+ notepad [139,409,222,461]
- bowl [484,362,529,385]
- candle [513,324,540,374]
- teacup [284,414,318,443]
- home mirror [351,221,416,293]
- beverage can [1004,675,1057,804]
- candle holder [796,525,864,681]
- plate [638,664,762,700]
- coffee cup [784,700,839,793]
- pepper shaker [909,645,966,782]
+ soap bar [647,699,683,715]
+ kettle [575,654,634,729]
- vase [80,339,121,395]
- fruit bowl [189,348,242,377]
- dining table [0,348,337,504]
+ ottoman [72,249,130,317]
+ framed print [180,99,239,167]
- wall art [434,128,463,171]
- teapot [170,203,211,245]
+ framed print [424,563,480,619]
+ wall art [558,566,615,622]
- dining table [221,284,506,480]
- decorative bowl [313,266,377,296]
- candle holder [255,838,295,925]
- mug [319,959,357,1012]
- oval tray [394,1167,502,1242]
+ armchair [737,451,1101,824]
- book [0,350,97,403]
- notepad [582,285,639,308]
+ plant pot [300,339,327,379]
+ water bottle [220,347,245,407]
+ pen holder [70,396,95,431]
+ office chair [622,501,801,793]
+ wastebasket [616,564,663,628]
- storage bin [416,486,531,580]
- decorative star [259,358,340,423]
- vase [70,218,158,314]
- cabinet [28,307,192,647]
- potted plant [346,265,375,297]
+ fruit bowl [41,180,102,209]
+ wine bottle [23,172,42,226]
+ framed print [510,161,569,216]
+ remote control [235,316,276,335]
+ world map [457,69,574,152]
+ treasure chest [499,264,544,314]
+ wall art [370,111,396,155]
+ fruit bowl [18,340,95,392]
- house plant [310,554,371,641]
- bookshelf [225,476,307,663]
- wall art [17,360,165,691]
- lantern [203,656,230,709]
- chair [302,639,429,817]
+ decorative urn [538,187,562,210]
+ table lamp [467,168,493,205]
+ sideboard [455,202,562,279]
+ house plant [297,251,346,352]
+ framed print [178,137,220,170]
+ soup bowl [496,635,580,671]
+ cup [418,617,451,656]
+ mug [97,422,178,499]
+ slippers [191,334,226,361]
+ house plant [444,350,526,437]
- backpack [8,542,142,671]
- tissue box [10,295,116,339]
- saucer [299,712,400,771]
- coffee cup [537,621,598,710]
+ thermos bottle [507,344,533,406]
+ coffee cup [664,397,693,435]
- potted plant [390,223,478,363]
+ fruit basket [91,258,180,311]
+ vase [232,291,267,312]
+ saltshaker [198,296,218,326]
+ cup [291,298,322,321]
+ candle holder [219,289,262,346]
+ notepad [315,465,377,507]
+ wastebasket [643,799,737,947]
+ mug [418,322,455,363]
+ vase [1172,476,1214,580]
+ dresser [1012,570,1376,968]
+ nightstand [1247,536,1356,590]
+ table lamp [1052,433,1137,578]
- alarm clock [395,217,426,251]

########################################

* What to do *
Using the material above, report each line where "house" occurs.

* Response below *
- house plant [310,554,371,641]
+ house plant [297,251,346,352]
+ house plant [444,350,526,437]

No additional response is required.